E quanto una femminista e transfemminista intersezionale può invece asserire con convinzione che una sua eventuale vittoria non sia un evento in un paese che non ha mai avuto una Prima Ministra, che non ha mai visto donne ricoprire cariche dello Stato nel settore dell’economia e della finanza, che ha visto solo 4 donne alla Presidenza della Camera, una al Senato e che spesso è stato testimone e attore di misoginia e sessismo nei confronti delle stesse?

Queste domanda sono doverose auto-provocazioni su cui vale la pena riflettere.

Inutile nascondersi dietro le proprie convinzioni e mettersi le cosiddette fette di prosciutto sugli occhi: per le maggior parte della gente, a prescindere dal genere, dal credo politico e dall’estrazione sociale, una donna come prima ministra in Italia è un evento, un possibile segnale dei tempi che cambiano.
“Entrerà nei libri di storia” , citando un compagno con cui ragionavo.
Questa è una realtà con cui fare i conti.
Non importa chi sia, con chi si candidi, quale sia la sua storia politica: si pensa che in qualche modo questo si traduca in una possibilità per tutte le donne di “arrivare” e di essere rappresentate.

Un altro aspetto, sollevato anche da un recente articolo de “il Post”, è legato alla realtà per cui a “sinistra” nessuna donna è mai arrivata a “rischiare” di arrivare a ricoprire una delle due prime cariche dello Stato, mentre dalla destra fascista, della donna schiava- zitta – pulisci e chiava, arriva il colpo di scena al femminile che sorprende l’Italia.

Come ci spieghiamo tutto ciò?

Guardando solo a destra verrebbero da fare due considerazioni.
Da una parte la storia di Giorgia Meloni non è quella del fascismo becero, ignorante nelle attitudini e ottuso nelle idee, quello dei muscoli e delle prove di forza.
È anche vero però, che la Giorgia che fa gavetta politica e distribuisce volantini è solo una minima parte della storia.
Giorgia Meloni di fatto emerge nell’era in cui la destra era firmata Berlusconi e la maggior visibilità delle donne era caratterizzata da un sano spirito di competizione della più virile tradizione condito da un uso strumentale della parola libertà. In questo scenario la presenza femminile serviva e serve gli obiettivi neoliberali: nessuna liberazione della donna, nessuna alternativa al sistema patriarcale.
Giorgia Meloni non è una rottura all’interno della struttura: porta avanti le idee e principi del suo partito senza mettere in discussione lo status quo della sua comunità politica: garantisce fedeltà e continuità.
La storia per cui “anche lei avrà sgomitato” per arrivare dove è, la smentisce lei stessa.
Nessuna difficoltà incontrata per essere una donna, ha detto.

Rispetto alla seconda questione posta, da femminista intersezionale e comunista credo che nella cosiddetta sinistra parlamentare le donne non siano mai giunte dove è giunta Giorgia Meloni perché coloro che sono state e sono importanti nella storia dal Partito Comunista a tutte le successive scissioni, diramazioni, degenerazioni centriste, di fatto non hanno mai costituito una frattura nell’eterno ripetersi e rigenerarsi della dirigenza sempre uguale e sempre più moderata, sempre attenta a mantenere il suo pugnetto di potere.

◆ Righe fornite
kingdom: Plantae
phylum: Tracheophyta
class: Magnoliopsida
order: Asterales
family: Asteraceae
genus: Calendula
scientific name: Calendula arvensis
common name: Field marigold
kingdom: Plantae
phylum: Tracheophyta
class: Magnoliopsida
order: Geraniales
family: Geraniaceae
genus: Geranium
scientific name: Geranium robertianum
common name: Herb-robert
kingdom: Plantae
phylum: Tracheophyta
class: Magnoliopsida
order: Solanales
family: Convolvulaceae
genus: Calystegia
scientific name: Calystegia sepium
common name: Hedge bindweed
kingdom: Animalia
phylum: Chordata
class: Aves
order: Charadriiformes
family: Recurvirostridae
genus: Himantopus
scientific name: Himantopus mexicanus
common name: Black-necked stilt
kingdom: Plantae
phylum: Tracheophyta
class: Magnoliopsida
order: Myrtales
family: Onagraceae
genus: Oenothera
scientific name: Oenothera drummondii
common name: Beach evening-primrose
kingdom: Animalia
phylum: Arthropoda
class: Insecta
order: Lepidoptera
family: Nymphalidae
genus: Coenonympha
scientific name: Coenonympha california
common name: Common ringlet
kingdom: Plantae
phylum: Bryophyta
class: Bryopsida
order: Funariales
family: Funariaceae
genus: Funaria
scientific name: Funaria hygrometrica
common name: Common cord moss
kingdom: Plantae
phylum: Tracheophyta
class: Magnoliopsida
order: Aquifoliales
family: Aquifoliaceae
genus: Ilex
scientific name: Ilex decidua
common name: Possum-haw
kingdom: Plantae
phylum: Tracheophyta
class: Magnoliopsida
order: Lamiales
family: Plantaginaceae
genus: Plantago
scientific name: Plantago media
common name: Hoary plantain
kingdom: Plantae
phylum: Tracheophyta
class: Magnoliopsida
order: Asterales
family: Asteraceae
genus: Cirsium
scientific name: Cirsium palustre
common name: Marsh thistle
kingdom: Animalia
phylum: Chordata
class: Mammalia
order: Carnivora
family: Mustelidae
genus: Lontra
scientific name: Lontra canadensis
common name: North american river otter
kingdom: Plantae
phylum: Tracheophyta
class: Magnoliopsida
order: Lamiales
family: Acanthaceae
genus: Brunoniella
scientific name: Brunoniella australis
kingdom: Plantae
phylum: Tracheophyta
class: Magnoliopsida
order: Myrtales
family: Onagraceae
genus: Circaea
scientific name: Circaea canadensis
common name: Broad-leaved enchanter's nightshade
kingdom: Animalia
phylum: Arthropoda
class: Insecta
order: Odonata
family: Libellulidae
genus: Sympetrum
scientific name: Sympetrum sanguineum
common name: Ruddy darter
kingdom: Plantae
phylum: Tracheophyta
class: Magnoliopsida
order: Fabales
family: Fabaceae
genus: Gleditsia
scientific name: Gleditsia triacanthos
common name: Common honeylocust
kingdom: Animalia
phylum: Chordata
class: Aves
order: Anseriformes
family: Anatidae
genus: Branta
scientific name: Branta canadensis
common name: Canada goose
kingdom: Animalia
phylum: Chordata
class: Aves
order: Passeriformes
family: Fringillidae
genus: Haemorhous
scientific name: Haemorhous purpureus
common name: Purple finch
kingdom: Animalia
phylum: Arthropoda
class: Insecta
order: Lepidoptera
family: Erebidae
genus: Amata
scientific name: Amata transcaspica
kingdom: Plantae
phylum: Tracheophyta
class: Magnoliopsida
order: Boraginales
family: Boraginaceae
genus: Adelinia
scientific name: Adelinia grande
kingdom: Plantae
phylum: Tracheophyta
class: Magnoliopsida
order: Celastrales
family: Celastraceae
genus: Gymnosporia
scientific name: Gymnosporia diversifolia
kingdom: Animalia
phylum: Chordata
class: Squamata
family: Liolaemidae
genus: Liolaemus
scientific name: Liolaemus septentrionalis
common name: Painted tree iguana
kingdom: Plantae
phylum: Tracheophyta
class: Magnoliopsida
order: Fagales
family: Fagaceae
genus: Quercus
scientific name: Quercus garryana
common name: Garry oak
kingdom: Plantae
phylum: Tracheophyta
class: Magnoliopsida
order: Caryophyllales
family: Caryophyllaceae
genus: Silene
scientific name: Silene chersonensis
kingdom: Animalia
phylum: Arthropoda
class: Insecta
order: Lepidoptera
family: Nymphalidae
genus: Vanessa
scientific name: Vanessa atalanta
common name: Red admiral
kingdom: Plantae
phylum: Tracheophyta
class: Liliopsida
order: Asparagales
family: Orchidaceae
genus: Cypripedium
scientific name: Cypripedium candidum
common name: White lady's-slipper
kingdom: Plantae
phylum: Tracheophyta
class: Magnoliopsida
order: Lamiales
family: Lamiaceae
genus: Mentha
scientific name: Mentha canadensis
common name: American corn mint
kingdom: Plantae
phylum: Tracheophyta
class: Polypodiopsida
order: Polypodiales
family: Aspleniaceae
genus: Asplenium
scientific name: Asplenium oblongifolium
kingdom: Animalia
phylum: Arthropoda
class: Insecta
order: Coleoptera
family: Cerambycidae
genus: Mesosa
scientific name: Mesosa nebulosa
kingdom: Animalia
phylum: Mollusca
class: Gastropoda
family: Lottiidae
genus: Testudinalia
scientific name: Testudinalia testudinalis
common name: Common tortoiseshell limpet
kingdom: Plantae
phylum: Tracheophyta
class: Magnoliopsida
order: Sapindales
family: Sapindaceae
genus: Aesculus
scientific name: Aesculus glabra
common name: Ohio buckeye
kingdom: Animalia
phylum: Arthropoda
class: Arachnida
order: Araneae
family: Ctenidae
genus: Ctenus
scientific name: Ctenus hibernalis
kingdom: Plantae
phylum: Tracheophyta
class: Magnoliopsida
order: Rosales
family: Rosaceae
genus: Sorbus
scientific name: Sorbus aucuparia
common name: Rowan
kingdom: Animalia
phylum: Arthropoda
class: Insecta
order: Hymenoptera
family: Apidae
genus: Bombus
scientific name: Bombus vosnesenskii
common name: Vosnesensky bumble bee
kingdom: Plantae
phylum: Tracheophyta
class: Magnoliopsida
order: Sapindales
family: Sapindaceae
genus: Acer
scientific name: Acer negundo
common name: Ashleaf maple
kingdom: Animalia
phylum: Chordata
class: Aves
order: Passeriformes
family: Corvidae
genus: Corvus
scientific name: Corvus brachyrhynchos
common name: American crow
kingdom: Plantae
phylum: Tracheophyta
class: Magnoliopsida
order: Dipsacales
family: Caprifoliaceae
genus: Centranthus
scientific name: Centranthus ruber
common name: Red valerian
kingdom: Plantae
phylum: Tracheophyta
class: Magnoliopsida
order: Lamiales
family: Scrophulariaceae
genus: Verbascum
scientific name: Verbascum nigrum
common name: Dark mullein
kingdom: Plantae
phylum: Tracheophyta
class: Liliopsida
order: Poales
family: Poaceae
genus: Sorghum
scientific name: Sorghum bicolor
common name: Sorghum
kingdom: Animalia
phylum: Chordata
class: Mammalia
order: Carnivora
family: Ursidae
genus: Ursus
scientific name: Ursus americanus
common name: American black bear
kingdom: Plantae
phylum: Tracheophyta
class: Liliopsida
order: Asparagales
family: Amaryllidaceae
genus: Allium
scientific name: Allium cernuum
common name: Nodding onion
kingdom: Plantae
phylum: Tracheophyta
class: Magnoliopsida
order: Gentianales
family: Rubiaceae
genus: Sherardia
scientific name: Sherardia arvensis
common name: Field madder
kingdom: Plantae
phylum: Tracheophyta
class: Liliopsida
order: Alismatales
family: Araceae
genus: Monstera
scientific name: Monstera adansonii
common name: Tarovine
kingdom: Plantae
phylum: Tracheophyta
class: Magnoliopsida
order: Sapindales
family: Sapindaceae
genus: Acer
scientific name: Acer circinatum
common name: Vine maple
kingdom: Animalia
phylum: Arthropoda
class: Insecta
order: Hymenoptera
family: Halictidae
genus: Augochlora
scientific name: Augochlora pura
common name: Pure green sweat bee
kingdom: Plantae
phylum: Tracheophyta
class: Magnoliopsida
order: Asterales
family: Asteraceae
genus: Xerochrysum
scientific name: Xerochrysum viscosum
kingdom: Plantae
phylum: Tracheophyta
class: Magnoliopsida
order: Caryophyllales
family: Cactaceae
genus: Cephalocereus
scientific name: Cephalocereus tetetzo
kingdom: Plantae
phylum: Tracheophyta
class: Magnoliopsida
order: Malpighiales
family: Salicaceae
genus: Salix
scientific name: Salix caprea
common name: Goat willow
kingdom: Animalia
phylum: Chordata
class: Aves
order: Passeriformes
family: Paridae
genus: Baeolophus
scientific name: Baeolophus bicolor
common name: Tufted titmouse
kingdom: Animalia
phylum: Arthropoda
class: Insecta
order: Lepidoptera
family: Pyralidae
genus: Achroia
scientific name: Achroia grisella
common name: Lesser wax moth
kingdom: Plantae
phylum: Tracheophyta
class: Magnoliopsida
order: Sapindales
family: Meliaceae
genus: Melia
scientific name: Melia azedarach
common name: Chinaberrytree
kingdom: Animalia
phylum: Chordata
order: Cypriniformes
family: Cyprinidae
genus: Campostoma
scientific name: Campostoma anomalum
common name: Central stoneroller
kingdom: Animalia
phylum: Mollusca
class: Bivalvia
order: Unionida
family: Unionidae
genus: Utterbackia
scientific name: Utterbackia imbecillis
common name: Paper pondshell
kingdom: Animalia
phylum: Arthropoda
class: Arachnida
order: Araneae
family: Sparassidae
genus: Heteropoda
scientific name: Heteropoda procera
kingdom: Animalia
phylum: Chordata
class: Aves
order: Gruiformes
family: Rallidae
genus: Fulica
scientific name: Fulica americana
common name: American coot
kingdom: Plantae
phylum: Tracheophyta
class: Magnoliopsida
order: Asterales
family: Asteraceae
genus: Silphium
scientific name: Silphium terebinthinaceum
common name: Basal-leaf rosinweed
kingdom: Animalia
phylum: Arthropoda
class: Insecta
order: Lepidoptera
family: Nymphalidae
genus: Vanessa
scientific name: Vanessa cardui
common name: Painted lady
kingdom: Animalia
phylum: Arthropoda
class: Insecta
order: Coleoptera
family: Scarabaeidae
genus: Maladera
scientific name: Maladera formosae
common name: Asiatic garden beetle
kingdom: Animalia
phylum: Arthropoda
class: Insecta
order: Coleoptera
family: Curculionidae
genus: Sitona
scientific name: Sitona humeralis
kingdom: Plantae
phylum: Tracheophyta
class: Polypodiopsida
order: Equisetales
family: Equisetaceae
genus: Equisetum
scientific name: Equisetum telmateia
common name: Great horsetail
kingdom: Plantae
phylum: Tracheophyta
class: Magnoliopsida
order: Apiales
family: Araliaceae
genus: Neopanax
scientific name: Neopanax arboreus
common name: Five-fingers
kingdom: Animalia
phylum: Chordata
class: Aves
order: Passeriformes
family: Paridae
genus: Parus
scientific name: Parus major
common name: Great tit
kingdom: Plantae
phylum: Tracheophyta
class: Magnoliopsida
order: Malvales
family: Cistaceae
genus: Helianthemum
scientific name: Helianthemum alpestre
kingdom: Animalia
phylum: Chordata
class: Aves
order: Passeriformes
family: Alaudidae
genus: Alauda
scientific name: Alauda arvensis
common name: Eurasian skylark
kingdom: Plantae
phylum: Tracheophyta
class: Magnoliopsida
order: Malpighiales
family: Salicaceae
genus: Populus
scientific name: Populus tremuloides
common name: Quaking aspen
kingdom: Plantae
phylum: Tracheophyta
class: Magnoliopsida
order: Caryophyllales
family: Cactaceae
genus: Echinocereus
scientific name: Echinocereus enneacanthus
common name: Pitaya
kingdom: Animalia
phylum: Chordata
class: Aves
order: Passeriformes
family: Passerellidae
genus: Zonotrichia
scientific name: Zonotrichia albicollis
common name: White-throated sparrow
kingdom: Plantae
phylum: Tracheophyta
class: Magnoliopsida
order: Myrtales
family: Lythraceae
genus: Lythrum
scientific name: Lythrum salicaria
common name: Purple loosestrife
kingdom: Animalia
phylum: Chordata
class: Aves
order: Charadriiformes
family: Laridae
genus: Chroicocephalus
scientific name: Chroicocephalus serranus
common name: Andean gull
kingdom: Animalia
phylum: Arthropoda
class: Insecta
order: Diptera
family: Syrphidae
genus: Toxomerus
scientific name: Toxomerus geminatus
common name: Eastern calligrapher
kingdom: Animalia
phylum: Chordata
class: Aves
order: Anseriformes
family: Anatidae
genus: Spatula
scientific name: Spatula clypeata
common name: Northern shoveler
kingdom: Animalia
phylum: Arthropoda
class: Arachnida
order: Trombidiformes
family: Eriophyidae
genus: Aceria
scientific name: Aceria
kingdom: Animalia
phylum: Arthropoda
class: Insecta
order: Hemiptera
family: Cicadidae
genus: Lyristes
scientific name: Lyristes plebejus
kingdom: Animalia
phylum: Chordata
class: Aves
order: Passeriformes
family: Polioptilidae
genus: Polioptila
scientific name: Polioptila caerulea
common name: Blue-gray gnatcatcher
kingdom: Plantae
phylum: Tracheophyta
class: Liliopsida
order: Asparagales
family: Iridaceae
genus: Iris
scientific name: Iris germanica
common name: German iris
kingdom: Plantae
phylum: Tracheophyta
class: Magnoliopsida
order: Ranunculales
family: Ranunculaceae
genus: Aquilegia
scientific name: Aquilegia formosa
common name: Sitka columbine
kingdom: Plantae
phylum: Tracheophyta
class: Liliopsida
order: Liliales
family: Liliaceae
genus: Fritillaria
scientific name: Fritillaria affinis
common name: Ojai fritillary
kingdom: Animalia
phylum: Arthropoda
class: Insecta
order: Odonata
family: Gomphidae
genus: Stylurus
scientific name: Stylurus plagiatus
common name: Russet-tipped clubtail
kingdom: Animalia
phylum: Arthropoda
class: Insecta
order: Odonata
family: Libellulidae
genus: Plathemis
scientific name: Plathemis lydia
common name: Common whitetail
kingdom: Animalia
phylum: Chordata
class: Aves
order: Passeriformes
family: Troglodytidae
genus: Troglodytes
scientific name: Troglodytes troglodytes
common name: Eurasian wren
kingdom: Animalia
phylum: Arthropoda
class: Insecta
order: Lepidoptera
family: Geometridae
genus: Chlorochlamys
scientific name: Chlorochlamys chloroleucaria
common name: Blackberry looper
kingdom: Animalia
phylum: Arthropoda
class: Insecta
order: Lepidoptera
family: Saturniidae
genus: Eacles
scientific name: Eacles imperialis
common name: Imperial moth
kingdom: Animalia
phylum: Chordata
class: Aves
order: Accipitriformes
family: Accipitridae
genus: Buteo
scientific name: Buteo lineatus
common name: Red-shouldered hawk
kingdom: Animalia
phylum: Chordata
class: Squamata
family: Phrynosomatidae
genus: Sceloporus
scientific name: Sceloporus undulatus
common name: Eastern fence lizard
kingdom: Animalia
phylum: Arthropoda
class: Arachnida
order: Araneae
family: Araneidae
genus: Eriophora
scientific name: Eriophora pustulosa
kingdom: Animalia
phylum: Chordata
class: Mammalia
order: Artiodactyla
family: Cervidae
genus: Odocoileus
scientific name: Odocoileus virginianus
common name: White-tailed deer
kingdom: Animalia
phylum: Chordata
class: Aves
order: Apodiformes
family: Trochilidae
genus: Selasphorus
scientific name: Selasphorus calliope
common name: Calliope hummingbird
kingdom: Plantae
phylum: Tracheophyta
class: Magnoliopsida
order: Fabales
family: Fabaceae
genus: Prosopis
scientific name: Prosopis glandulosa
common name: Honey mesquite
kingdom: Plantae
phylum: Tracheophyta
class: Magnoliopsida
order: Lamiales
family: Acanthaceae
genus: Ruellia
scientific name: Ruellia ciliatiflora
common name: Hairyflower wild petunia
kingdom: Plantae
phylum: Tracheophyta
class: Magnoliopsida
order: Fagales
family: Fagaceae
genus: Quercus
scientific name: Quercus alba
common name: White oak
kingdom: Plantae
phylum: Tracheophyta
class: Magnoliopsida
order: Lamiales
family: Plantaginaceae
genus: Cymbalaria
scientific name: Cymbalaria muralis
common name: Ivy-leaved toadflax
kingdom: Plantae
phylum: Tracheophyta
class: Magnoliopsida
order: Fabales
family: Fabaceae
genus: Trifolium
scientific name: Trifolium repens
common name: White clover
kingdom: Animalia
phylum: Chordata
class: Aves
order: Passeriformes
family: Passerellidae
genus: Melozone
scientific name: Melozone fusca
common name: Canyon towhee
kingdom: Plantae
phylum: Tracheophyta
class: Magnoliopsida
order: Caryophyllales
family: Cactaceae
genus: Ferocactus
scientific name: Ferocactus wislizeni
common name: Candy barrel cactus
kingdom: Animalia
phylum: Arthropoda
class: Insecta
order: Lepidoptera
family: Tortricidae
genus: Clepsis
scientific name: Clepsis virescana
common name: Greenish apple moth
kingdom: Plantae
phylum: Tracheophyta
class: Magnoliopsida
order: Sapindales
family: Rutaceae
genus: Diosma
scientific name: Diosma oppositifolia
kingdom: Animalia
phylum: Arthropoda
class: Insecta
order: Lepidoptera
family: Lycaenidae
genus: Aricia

◆ Lavoro richiesto
(A) Riscrivi come elenco numerato le righe fornite, dalla riga con "genus: Cirsium" fino alla riga con "scientific name: Branta canadensis" compresa, tralasciando le righe vuote.
(B) Prosegui il brano su Giorgia Meloni e la presenza delle donne ai vertici della politica italiana, riprendendo subito dopo la sua ultima frase.

◆ Risposte
(A)
1. genus: Cirsium
2. scientific name: Cirsium palustre
3. common name: Marsh thistle
4. kingdom: Animalia
5. phylum: Chordata
6. class: Mammalia
7. order: Carnivora
8. family: Mustelidae
9. genus: Lontra
10. scientific name: Lontra canadensis
11. common name: North american river otter
12. kingdom: Plantae
13. phylum: Tracheophyta
14. class: Magnoliopsida
15. order: Lamiales
16. family: Acanthaceae
17. genus: Brunoniella
18. scientific name: Brunoniella australis
19. kingdom: Plantae
20. phylum: Tracheophyta
21. class: Magnoliopsida
22. order: Myrtales
23. family: Onagraceae
24. genus: Circaea
25. scientific name: Circaea canadensis
26. common name: Broad-leaved enchanter's nightshade
27. kingdom: Animalia
28. phylum: Arthropoda
29. class: Insecta
30. order: Odonata
31. family: Libellulidae
32. genus: Sympetrum
33. scientific name: Sympetrum sanguineum
34. common name: Ruddy darter
35. kingdom: Plantae
36. phylum: Tracheophyta
37. class: Magnoliopsida
38. order: Fabales
39. family: Fabaceae
40. genus: Gleditsia
41. scientific name: Gleditsia triacanthos
42. common name: Common honeylocust
43. kingdom: Animalia
44. phylum: Chordata
45. class: Aves
46. order: Anseriformes
47. family: Anatidae
48. genus: Branta
49. scientific name: Branta canadensis

(B)
Il femminismo non fa parte della storia della sinistra Parlamentare dagli anni 70, e sebbene oggi il femminismo intersezionale sia un pensiero che parte da assunti “nuovi” rispetto a quello della differenza, è anche vero che ieri come oggi le femministe non hanno come obbiettivo quello di essere ai vertici del sistema governativo, ma di sovvertirlo.

Ed è esattamente questo che la sinistra non accetta. Accogliere e riconoscere la potenza del femminsimo e del transfemminismo significherebbe mettere in discussione la comodità data da una maschera progressista che non regge più, mentre il modus diventa sempre più reazionario.

Quello che rimane inaccettabile, al di là di tutte le considerazioni, è che ci siano donne che pensano che il paese stia per raggiungere un traguardo, che confondono il diritto all’autodeterminazione con la parità e che non riescono a vedere che nemmeno quest’ultima (per quanto comunque sia un concetto superato) potrebbe essere garantita da un governo Meloni.
Quello che ancora non è chiaro è che non è questione di una donna, non lo è quando si parla dell’abominio del sistema quote, tantomeno lo è quando si parla di una presidenza.

Non basta essere donna per fare la differenza. La corsa alla Presidenza del Consiglio da parte di una donna, di questa donna, non è un evento semplicemente perché le condizioni di coloro considerat* subaltern* ed emarginate per genere, orientamento sessuale, classe sociale, abilità, colore della pelle, credo religioso non miglioreranno.

Da femminista credo fermamente che non basti sostenere solo alcune donne, le madri, per determinare un cambio di passo.
Se l’agire in supporto alle donne non è di tipo universale, se essere dalla parte delle donne significa intervenire solo sugli asili nido e sulle famiglie, mentre dall’altra parte si fa la guerra all’autodeterminazione, allora, ancora di più, non ci pacifichiamo.

¡Se va a caer!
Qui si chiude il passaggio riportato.